The Dirichlet-Multinomial model is the generalization of the Beta-Binomial model to multiple classes of a categorical or multinomial distribution. We use it to do analysis on data from rates of multiple distinct outcomes.

The model has a wide scope of applications. It can be used to analyze how much profit different traffic sources bring into a website, or how on-sale-items in a store affect total profit. The Dirichlet-Multinomial also applies to document classification as it can be used to model which topics or corpus a document belongs to.

Model Description:

Suppose we are doing a test with $K$ distinct categories of events that may be observed. The count of observations from each category, denoted $c_1,\dots,c_K$, form a multinomial distribution. The goal of the model is to estimate the distributions of the true proportions of observations, denoted $p_1,\dots,p_K$, from the multinomial distribution.

The conjugate prior for the multinomial distribution is the Dirichlet distribution, the application of which is the Dirichelt-multinomial model. The model estimates the posterior distrubtion of $p_1,\dots,p_k$ given our current data and prior beliefs. Our prior beliefs are encoded in the model through the hyperparameter $\alpha$, which represents pseudocounts of what we believe the data should look like – typically set as 1's for weak uniform beliefs. Then the following describes the distribution of our probability estimates:

$$ p \ | \ \alpha, c \sim \text{Dir}(\alpha+c) $$
A good choice of $\alpha$ should produce prior estimates equal to the 'current data' posterior distribution. If we don't have a baseline for our prior, then we should use the non-informative uniform prior.

Further, since the marginals of the Dirichlet distribution are Betas, the distribution of each probability estimate is given by:

$$ p_i \ | \ \alpha, c \sim \text{Beta}\left(\beta_i, \sum_{k=1}^{K}{\beta_k} -\beta_i \right)
$$

where $\beta_i = \alpha_i+c_i$.

We can calculate the expected value of each of our parameters as: $$ \text{E}[p_i \ | \ \alpha, c ] = \frac{\beta_i}{\sum_{k=1}^{K}{\beta_k}} $$

where $\beta_i = \alpha_i+c_i$.

This is the posterior mean and is the estimate which minimizes mean square error of our posterior. For most models this is the estimate which is most useful.

The posterior mode, or maximum a posteriori estimate (MAP), of $\left(p_1,\dots,p_K \ | \ \alpha, c\right)$ is the vector $\left(x_1,\dots,x_K \right)$ where each $x_i$ is defined as:

$$ x_i = \frac{\beta_i-1}{\sum_{k=1}^{K}{\beta_k} - K} $$

MAP estimates are best when a model requires us to be wrong the least often.
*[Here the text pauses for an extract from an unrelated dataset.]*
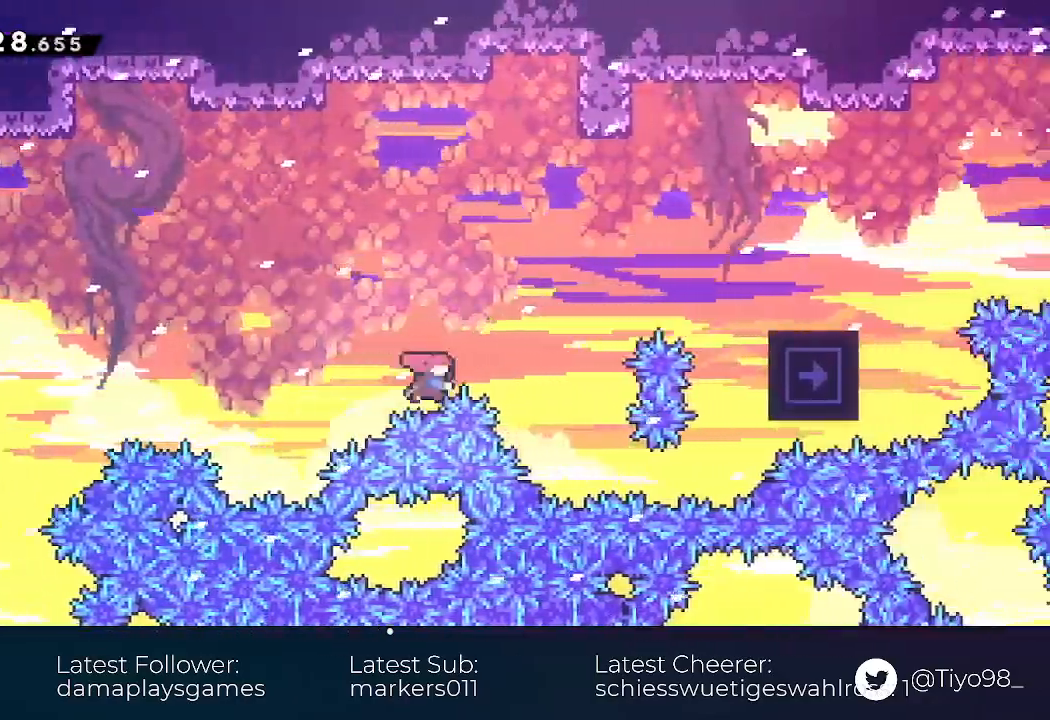
{"buttons": ["CROSS", "SQUARE", "DPAD_RIGHT"], "events": [[467, "DPAD_UP", "up"]]}
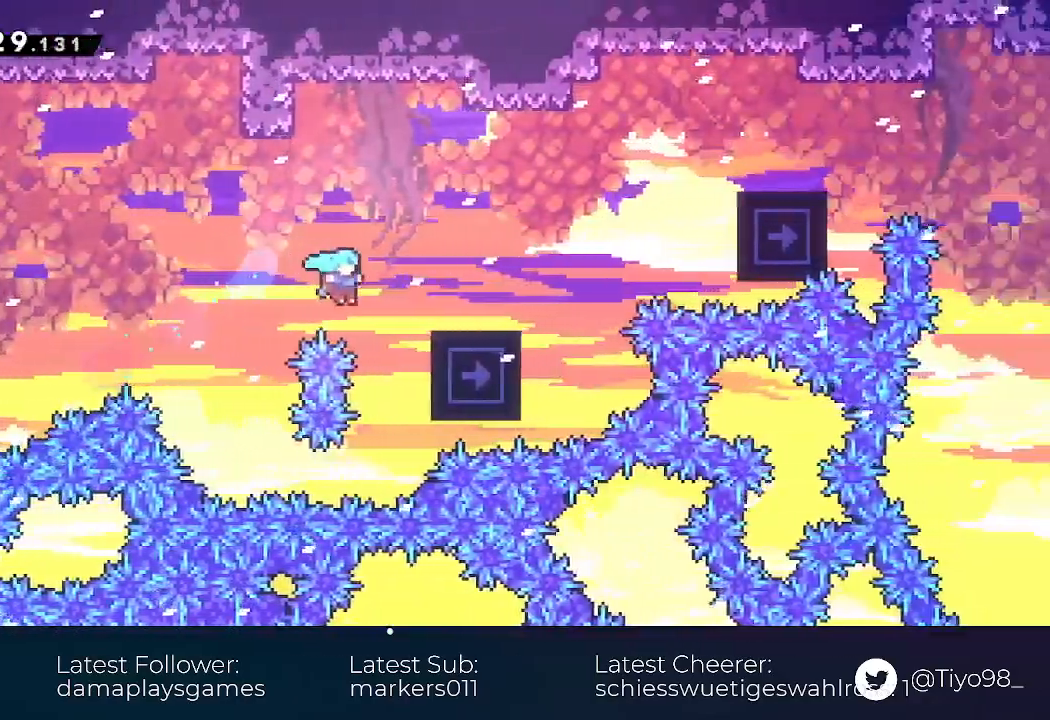
{"buttons": ["CROSS", "CIRCLE", "L2", "DPAD_RIGHT"], "events": [[67, "SQUARE", "up"], [200, "L2", "down"], [283, "CIRCLE", "down"], [400, "CIRCLE", "up"], [483, "CIRCLE", "down"]]}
This is in contrast to the posterior mean which minimizes mean squared error.

Weighted Distribution

A useful implementation of the model is to compare the sum of weighted categories such as the distribution of expected profits from a categorical model.

Suppose we have a weighting function, $\Omega$, paramaterized by $\omega_i(p)$, for each category. If we want to estimate the distribution of weighted values, $W$, we can use a Monte-Carlo simulation to approximate the distribution of expected weighted values:

$$ W(P)=\text{E}[\Omega(P)] \approx \sum_{i=1}^{K}{\omega_i(p_i) \cdot p_i}
$$ where $P \sim \text{Dir}(\alpha+c)$.

In the case of linear weights we set $\omega_i(p)=w_i$ for fixed weight $w_i$.

We can use Monte Carlo to estimate the differences and means of our weighted distributions.

Python Implementation

In Python this looks like the following:

import numpy

# Define weighting function
Omega = lambda row: sum([row[0] * 10, row[1] * 50, row[2] * 100 - 14])

observations = numpy.array([600.,150.,40.], dtype=float)  
alphas = numpy.ones(observations.shape)

# Sample from Dirichlet posterior
samples = numpy.random.dirichlet(observations + alphas, 100000)

# apply sum to sample draws
W_samples = numpy.apply_along_axis(Omega, 1, samples)

#Compute P(W > 10)
(W_samples > 10).mean()

Julia Implementation

In Julia it looks like this:

using Distributions: Dirichlet

Omega(A,B,C) = sum([A * 10, B * 50, C * 100 - 14])

observations = [600.,150.,40.]  
alpha = ones(length(observations))  
posterior = Dirichlet(observations + alpha)

N = 100000  
samples = rand(posterior, N)  
W_samples = [Omega(samples[:,col]...) for col=1:N]

#Compute P(W > 10)
mean(map((x)-> x > 10, W_samples))